**WORK INSTRUCTION 1:** In the article on William C. Thompson Jr. and stop-and-frisk policing, which two mayors are said to be praising Mr. Thompson?

Thompson Sees No Need to Bar a Police Tactic
By MICHAEL BARBARO

The aggressive era of stop-and-frisk policing in New York City is, in every sense of the word, on trial: the subject of a high-stakes federal court case, scorching denunciations from civil rights leaders and emotional calls for its dismantlement by liberal lawmakers.

But in a stand that is surprising black leaders and worrying some allies, William C. Thompson Jr., the sole African-American candidate for mayor, is steadfastly unwilling to join the tear-it-down chorus.

Instead, Mr. Thompson is embracing elements of the polarizing crime-fighting strategy and winning praise from an unlikely duo deeply associated with it: Mayor Michael R. Bloomberg and former Mayor Rudolph W. Giuliani.

On Wednesday, Mr. Thompson’s restrained approach paid by far its biggest political dividend when a coalition of unions representing about 100,000 city law enforcement officials voted to endorse his Democratic campaign, making clear that what appealed to its members was his comparatively conservative posture on criminal justice, according to people told of the decision.

But in a city whose racial politics are never far from view, Mr. Thompson’s moderate stance on an issue that has consumed the city’s black and Latino community is inflaming a number of high-profile African-American Democrats, even holding up the endorsement of a party stalwart, the Rev. Al Sharpton.

Mr. Sharpton, who likens opposition to stop-and-frisk tactics to a snowballing social movement, has let Mr. Thompson know that he is displeased with his views on policing and should not assume that black voters will automatically support his candidacy.

“I don’t think it’s wise to be distant from a social movement if you are going to run for mayor of this city, especially as a black candidate,” Mr. Sharpton said in an interview. “I have expressed this to Thompson.”

“This,” Mr. Sharpton added, “is not a marginal issue.”

Mr. Thompson’s message, more law-and-order than reactive liberal activist, is upending assumptions about a black candidate for mayor in a city where David N. Dinkins struggled with the perception that he could not control crime and urban decay in the early 1990s.

In an interview, Mr. Thompson spoke of an “overreaction to stop and frisk” that he said glossed over its usefulness as a police tool, even as he forcefully criticized its excesses over the past few years.

As rivals call for the abolition of stop-and-frisk tactics as a routine police procedure, and an independent inspector general to monitor the police, Mr. Thompson said the right way to curb abuses was by asserting his values on the Police Department when he becomes mayor, not through a patchwork of quick fixes that could hamstring him once in office.

His criminal justice platform, he said, “isn’t about running for mayor; it’s about governing.”

Still, Mr. Thompson is now bucking the left wing of his party on three fronts: by pledging to keep stop-and-frisk operations as a crime-fighting tool; proposing an inspector general who operates within the Police Department, rather than outside of it (“I don’t want to create additional bureaucracy,” he said); and opposing a City Council bill that would open state courts to legal claims of racial profiling by the Police Department. (He said it would divert precious city finances to endless legal bills.)

**RECORDS FOR THIS TASK:**
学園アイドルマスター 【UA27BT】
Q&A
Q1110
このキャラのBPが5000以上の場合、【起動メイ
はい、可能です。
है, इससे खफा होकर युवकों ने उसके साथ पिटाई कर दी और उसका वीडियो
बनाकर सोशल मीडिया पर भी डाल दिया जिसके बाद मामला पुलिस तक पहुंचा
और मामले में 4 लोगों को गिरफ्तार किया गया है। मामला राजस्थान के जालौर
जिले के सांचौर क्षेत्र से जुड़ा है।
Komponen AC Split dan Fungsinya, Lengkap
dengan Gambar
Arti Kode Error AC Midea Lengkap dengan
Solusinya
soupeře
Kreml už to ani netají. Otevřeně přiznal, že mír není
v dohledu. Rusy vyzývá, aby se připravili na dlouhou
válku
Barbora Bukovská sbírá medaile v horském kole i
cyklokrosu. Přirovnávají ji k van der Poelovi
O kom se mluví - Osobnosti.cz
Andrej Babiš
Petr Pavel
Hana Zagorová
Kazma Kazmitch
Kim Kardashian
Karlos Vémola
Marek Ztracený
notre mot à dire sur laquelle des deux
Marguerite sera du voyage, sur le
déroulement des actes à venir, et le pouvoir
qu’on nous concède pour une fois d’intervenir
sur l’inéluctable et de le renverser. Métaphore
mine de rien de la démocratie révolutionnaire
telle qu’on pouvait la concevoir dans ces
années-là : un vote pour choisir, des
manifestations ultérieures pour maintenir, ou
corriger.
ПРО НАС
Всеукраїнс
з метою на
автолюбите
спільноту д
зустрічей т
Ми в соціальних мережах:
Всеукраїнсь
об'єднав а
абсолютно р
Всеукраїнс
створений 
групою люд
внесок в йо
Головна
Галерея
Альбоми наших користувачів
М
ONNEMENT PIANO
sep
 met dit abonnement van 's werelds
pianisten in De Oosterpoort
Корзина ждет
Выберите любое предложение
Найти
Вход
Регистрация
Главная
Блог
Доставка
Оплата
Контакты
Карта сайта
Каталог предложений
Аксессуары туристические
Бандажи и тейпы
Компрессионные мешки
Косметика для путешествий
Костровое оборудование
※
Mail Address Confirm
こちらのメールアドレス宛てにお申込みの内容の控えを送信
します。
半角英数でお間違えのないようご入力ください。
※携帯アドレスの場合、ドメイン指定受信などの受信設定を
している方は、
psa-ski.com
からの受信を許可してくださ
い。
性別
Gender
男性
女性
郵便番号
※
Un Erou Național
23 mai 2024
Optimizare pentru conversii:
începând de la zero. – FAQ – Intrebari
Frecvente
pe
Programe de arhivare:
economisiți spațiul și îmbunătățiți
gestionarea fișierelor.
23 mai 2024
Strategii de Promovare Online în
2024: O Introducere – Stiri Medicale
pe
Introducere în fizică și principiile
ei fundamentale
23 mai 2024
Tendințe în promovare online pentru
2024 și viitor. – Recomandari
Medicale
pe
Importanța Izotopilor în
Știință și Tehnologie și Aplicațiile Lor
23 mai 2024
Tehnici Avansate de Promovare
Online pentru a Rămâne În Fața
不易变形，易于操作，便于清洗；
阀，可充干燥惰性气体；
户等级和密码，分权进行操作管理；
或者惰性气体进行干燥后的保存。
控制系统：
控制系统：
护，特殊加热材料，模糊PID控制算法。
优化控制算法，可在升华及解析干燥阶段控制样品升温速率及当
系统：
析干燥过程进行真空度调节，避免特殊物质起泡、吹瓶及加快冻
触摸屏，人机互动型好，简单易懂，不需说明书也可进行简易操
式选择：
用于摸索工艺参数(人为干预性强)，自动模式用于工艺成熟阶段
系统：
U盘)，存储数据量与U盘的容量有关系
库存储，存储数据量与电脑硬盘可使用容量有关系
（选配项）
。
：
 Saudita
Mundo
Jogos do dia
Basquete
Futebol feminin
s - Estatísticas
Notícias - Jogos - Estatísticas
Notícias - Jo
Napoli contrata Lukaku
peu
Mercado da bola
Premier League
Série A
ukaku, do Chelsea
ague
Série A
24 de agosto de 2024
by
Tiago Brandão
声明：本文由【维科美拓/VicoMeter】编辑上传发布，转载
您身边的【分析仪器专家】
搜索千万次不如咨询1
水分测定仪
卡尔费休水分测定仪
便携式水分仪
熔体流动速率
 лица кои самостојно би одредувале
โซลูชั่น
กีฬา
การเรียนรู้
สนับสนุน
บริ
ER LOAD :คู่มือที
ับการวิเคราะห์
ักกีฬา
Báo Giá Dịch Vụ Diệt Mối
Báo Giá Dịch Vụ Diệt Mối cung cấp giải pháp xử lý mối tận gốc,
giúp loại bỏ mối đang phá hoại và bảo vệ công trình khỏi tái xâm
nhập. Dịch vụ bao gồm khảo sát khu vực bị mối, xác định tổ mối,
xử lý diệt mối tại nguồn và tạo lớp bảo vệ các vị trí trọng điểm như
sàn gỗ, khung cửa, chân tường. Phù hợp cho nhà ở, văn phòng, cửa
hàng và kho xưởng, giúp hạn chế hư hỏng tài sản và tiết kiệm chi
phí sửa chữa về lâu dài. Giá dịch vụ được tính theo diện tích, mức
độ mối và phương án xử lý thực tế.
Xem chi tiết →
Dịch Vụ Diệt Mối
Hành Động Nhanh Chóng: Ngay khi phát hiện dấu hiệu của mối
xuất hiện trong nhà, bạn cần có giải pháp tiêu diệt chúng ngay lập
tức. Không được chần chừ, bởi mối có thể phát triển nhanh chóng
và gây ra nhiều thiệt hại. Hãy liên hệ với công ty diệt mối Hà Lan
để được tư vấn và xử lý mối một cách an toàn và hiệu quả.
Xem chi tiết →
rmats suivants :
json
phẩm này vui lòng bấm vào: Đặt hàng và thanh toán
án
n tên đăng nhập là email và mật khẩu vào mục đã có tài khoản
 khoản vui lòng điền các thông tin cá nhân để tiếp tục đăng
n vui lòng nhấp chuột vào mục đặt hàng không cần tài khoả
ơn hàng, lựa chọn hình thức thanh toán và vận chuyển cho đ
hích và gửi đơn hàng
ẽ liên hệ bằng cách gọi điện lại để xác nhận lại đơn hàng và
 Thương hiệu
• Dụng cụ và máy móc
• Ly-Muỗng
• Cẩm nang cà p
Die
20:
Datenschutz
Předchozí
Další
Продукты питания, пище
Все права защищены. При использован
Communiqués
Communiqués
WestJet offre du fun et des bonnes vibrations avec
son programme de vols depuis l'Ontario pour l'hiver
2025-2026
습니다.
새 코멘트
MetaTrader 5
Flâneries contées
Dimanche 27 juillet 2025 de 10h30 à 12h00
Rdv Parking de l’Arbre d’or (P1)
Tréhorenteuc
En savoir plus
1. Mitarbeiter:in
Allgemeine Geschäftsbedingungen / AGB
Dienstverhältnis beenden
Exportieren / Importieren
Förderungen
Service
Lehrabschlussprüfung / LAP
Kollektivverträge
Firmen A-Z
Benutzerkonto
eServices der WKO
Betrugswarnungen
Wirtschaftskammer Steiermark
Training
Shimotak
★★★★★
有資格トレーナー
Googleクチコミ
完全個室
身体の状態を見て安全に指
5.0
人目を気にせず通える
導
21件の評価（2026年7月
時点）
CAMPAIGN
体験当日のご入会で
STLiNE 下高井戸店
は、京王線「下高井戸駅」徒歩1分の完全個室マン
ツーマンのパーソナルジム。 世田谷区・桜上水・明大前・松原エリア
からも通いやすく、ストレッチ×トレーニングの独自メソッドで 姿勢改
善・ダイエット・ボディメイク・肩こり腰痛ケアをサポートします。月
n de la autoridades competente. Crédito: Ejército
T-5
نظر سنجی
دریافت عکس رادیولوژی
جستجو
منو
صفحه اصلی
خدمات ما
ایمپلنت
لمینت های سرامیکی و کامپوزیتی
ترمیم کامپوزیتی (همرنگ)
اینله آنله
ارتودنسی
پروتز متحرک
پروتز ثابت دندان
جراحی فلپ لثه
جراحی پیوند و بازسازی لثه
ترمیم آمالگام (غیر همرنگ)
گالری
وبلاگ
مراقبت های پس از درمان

**WORK INSTRUCTION 2:** Tally the lines of the records that contain the string "cách", and state only the number.

**EXERCISE RESULT 1:** Mayor Michael R. Bloomberg and former Mayor Rudolph W. Giuliani.

**EXERCISE RESULT 2:** 2